Environment: H ortonworks(HDP), Hadoop, Spark, Sqoop, Flume, Elastic Search, AWS, EC2, S3, Pig, Hive, MongoDB, Java, Python, MapReduce, HDFS, Tableau, Informatica.

Hadoop Developer

Confidential, Hartford, Ct

Responsibilities:

  • Analyzing Hadoop cluster and different big data analytic tools including Pig, HBase and Sqoop.
  • Worked with Linux systems and RDBMS database on a regular basis in order to ingest data using Sqoop.
  • Collected and aggregated large amounts of web log data from different sources such as webservers, mobile and network devices using Apache and stored the data into HDFS for analysis.
  • Strong knowledge on creating and monitoring cluster on Hortonworks Data platform.
  • Developed Unix shell scripts to load large number of files into HDFS from Linux File System
  • Developed Custom Input Formats in MapReduce jobs to handle custom file formats and to convert them into key-value pairs.
  • Involved in making Hive tables, stacking information, composing hive inquiries, producing segments and basins for enhancement.
  • Created the Hive external tables using Accumulo connector.
  • Designed and implemented HIVE queries and functions for evaluation, filtering, loading and storing of data.
  • Extensive experience in writing UNIX shell scripts and automation of the ETL processes using UNIX shell scripting.
  • Design, develop, test, implement and support of Data Warehousing ETL using Talend and Hadoop Technologies.
  • Involved in performance tuning of the ETL process by addressing various performance issues at the extraction and transformation stages.
  • Worked with BI teams in generating the reports and designing ETL workflows on Tableau
  • Prepared the Technical Specification document for the ETL job development.
  • Involved in loading data from UNIX file system and FTP to HDFS
  • Used HIVE to do transformations, event joins and some pre-aggregations before storing the data onto HDFS.
  • Developed UDF's in java for enhancing functionalities of Pig and Hive scripts.
  • Experienced in working with spark eco system using Spark SQL and Scala queries on different formats like Text file, CSV file.
  • Implemented Daily Cron jobs that automate parallel tasks of loading the data into HDFS and pre-processing with Pig using Oozie co-coordinator jobs.
  • Worked on the Ad hoc queries, Indexing, Replication, Load balancing, Aggregation in MongoDB.
  • Experience in managing MongoDB environment from availability, performance and scalability perspectives.
  • Developed Spark code using Scala and Spark-SQL for faster testing and data processing.
  • Wrote Flume configuration files for importing streaming log data into HBase with Flume.

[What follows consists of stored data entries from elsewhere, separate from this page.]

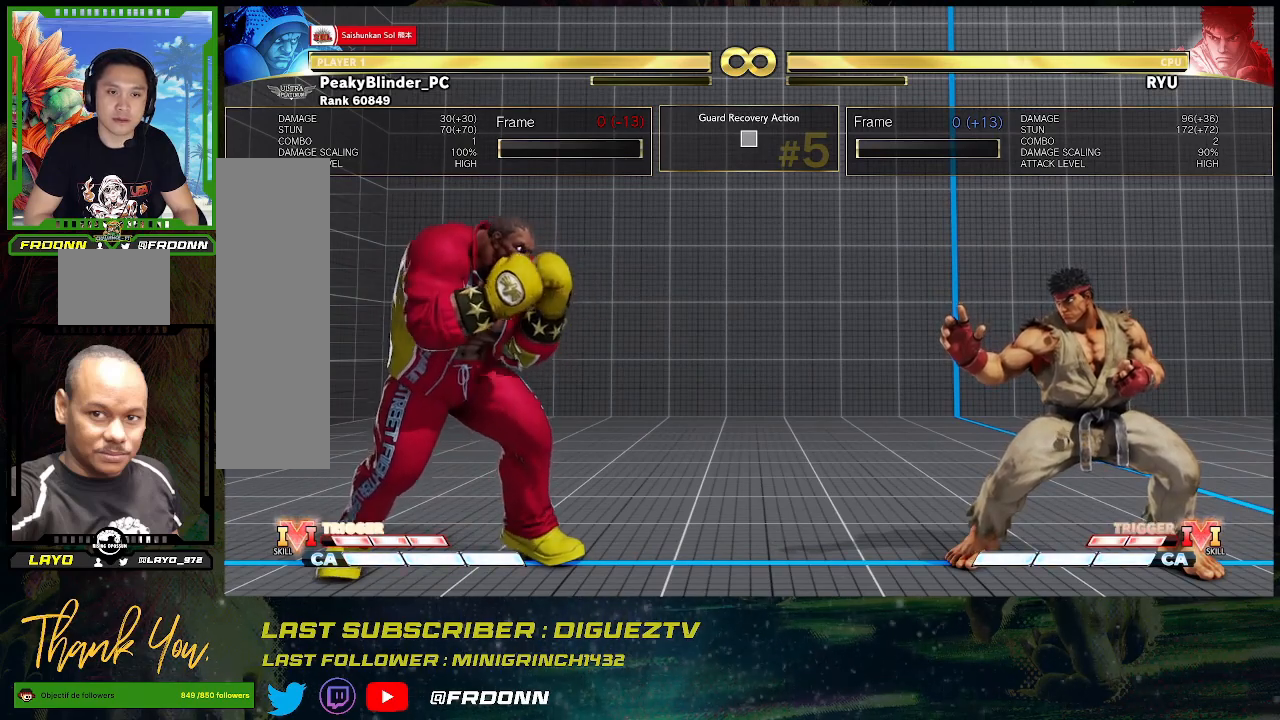
{"buttons": [], "left_stick": "center", "events": []}
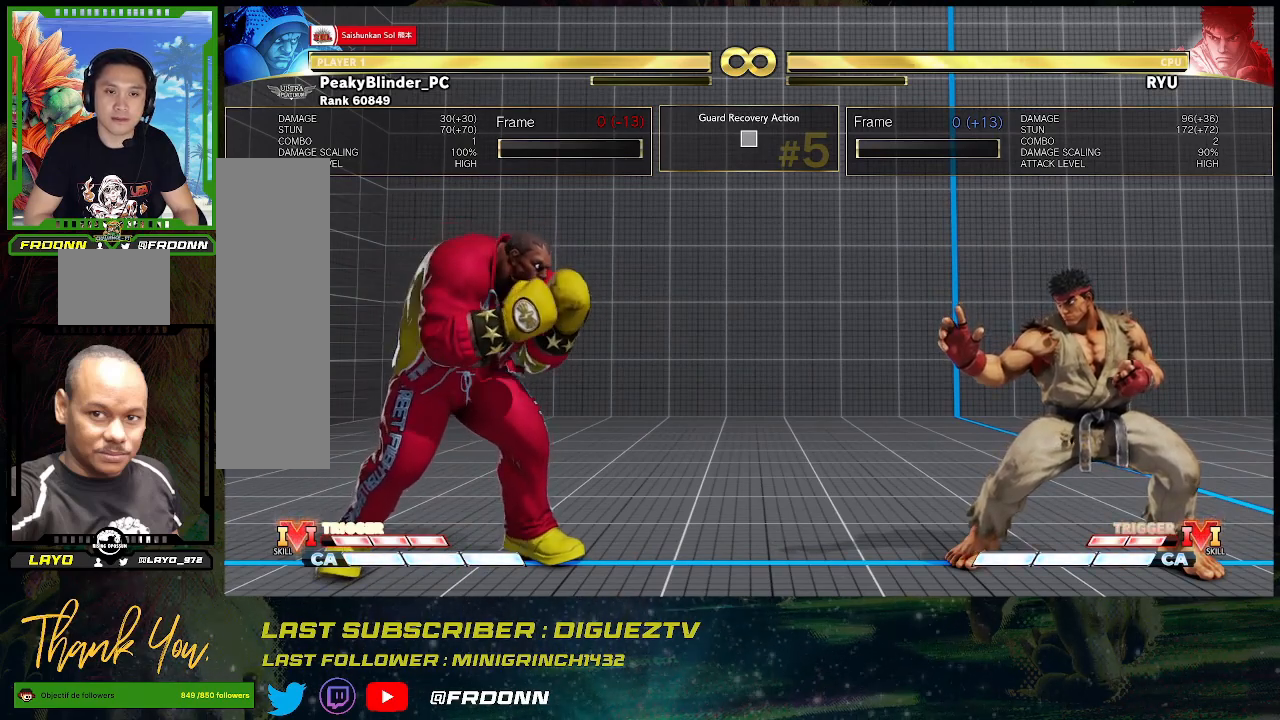
{"buttons": [], "left_stick": "center", "events": []}
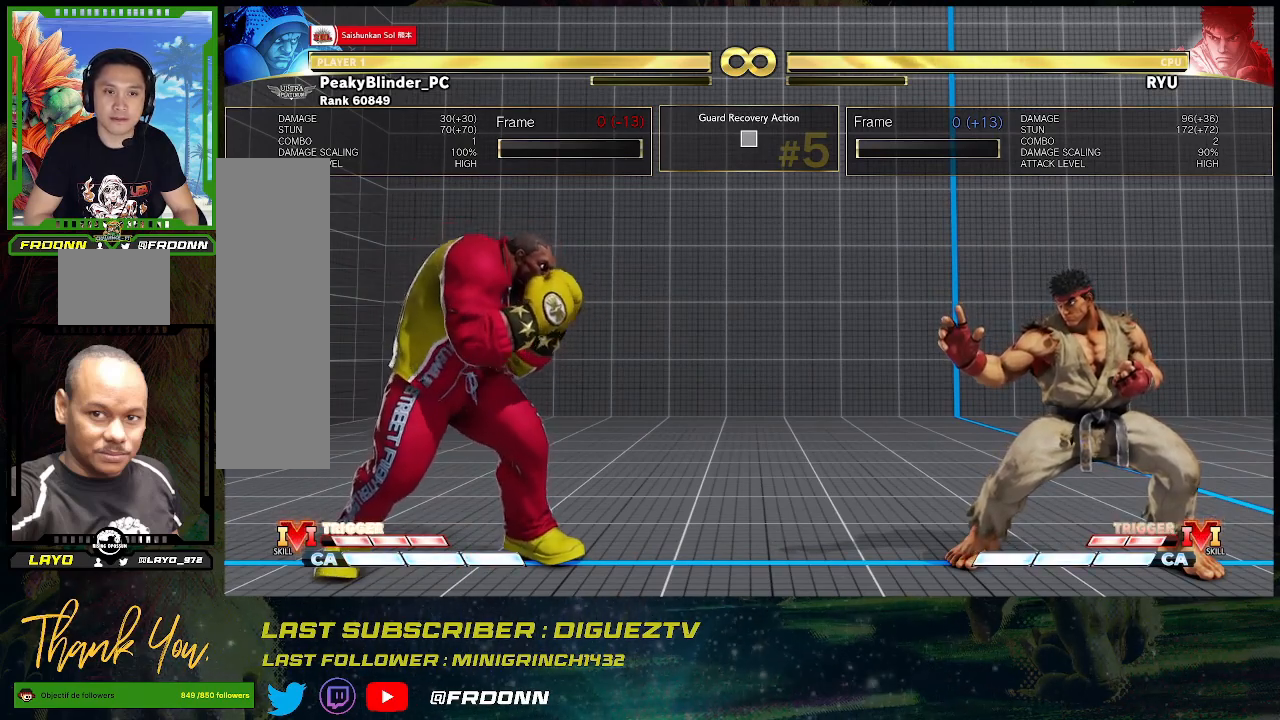
{"buttons": [], "left_stick": "center", "events": []}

Environment: Hadoop, HDFS, Hortonworks, pig, Hive, HBase, Flume, Sqoop, Oozie, Python, Unix, Shell Scripting, Talend, Tableau, Scala Spark, Spark SQL, Mongo dB.

Hadoop Developer

Confidential, Houston, Texas

  • Experience in Importing and exporting data into HDFS and Hive using Sqoop.
  • Developed Flume Agents for loading and filtering the streaming data into HDFS.
  • Experienced in handling data from different data sets, join them and preprocess using Pig join operations.
  • Moving Bulk amount data into HBase using Map Reduce Integration.
  • Developed Map-Reduce programs to clean and aggregate the data
  • Developed HBase data model on top of HDFS data to perform real time analytics using Java API.
  • Developed different kind of custom filters and handled pre-defined filters on HBase data using API.
  • Strong understanding of Hadoop eco system such as HDFS, MapReduce, HBase, Zookeeper, Pig, Hadoop streaming, Sqoop, Oozie and Hive
  • Implement counters on HBase data to count total records on different tables.
  • Experienced in handling Avro data files by passing schema into HDFS using Avro tools and Map Reduce.
  • Worked on custom Pig Loaders and Storage classes to work with a variety of data formats such as JSON, Compressed CSV, etc.
  • Implemented Secondary sorting to sort reducer output globally in map reduce.
  • Implemented data pipeline by chaining multiple mappers by using Chained Mapper.
  • Created Hive Dynamic partitions to load time series data
  • Experienced in handling different types of joins in Hive like Map joins, bucker map joins, sorted bucket map joins.
  • Created tables, partitions, buckets and perform analytics using Hive ad-hoc queries.
  • Experienced import/export data into HDFS/Hive from relational data base and Tera data using Sqoop.
  • Handling continuous streaming data comes from different sources using flume and set destination as HDFS.
  • Integrated spring schedulers with Oozie client as beans to handle cron jobs.
  • Experience with CDH distribution and Cloudera Manager to manage and monitor Hadoop clusters
  • Actively participated in software development lifecycle (scope, design, implement, deploy, test), including design and code reviews.
  • Involved in story-driven agile development methodology and actively participated in daily scrum meetings.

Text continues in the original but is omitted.